Tours and Attractions

With its incredible sites the island has a rich history that dates back to the Bronze Age and is literally dotted with evidence of that, including: The Bronze Age Fortress of Su Nuraxi and the Giant’s Grave. This coupled with places of stunning natural beauty like the stalactite cave, Neptune’s Grotto and the impressive Gorropu Gorge ensure that there is plenty to see, while you are there. Sardinia is also famed for the quality of its beaches, with Cala Luna and Capo Teste considered especially good.


The island has a more refined atmosphere with trendy clubs in some of the larger destinations, with Olbia and the capital Cagliari considered especially good. If you are planning an evening out in Cagliari, then the place to go is the citadel area, which has become very fashionable over recent years. If you want a more traditional Sardinian night, then head to the coast with friends or family and enjoy a relaxing stroll, followed by a delicious meal and a drink gazing out to sea.

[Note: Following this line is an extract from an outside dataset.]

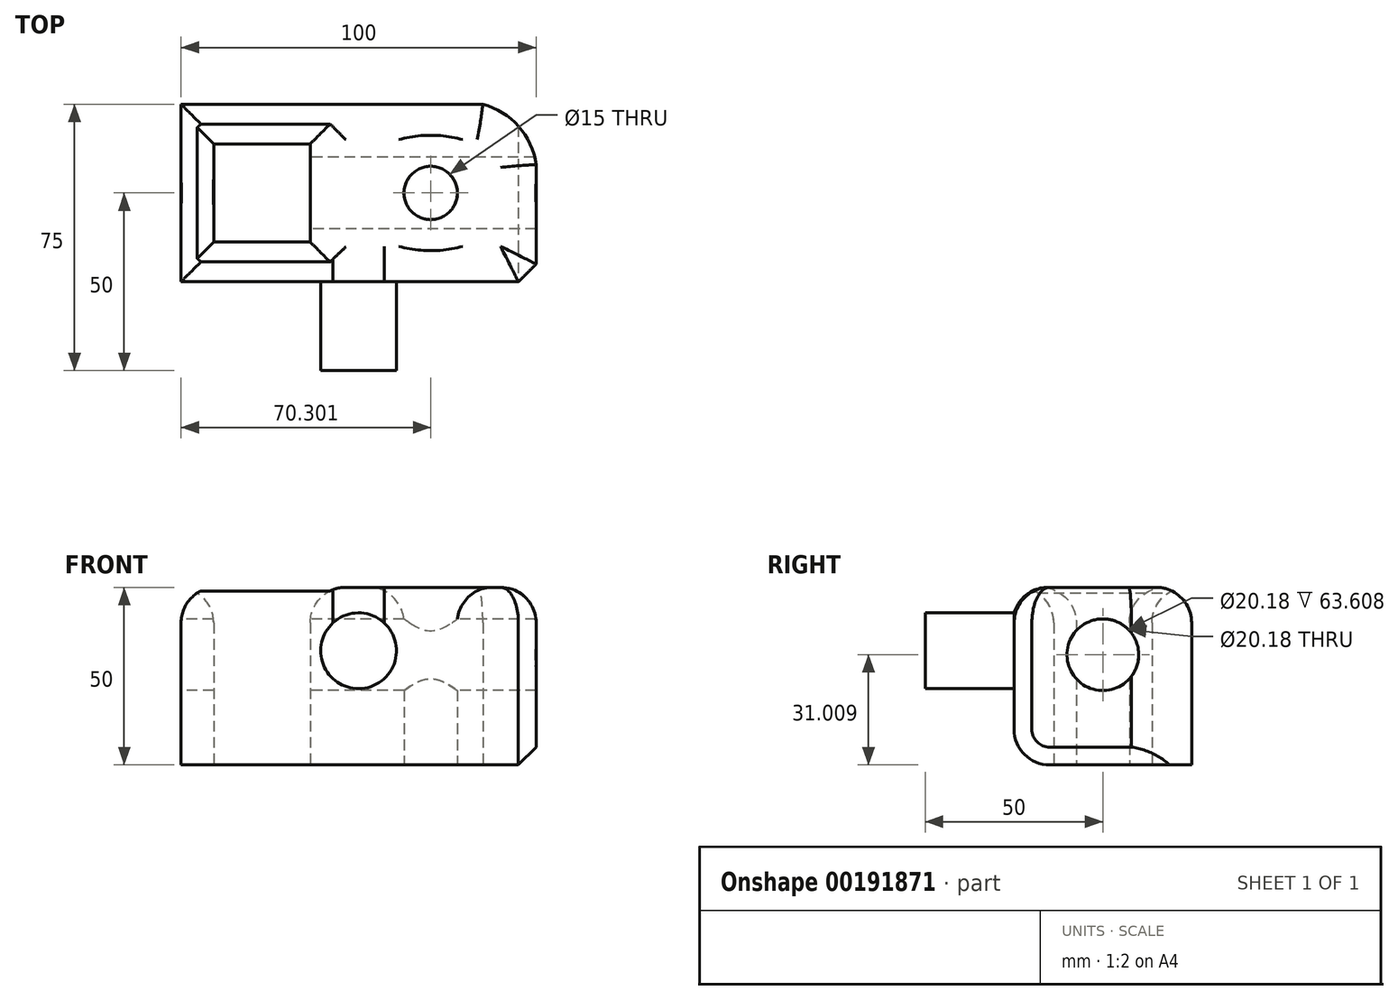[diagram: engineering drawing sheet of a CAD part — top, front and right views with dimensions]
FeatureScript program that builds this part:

Like most places in Italy, is it great for those who like to buy local food produce, with a plethora of local specialities to enjoy, such as: local wine or pecorino cheese, a salty local speciality that is a bit like parmesan. There are plenty of open-air markets on the islands including the Mercato San Benedetto in Cagliari and the Mercato Civico in Piazza, where visitors can purchase a variety of great local items. The best place to shop is Cagliari, with Largo Carlo Felice and Via Roma crammed full of shops selling fashion, jewellery and much, much more.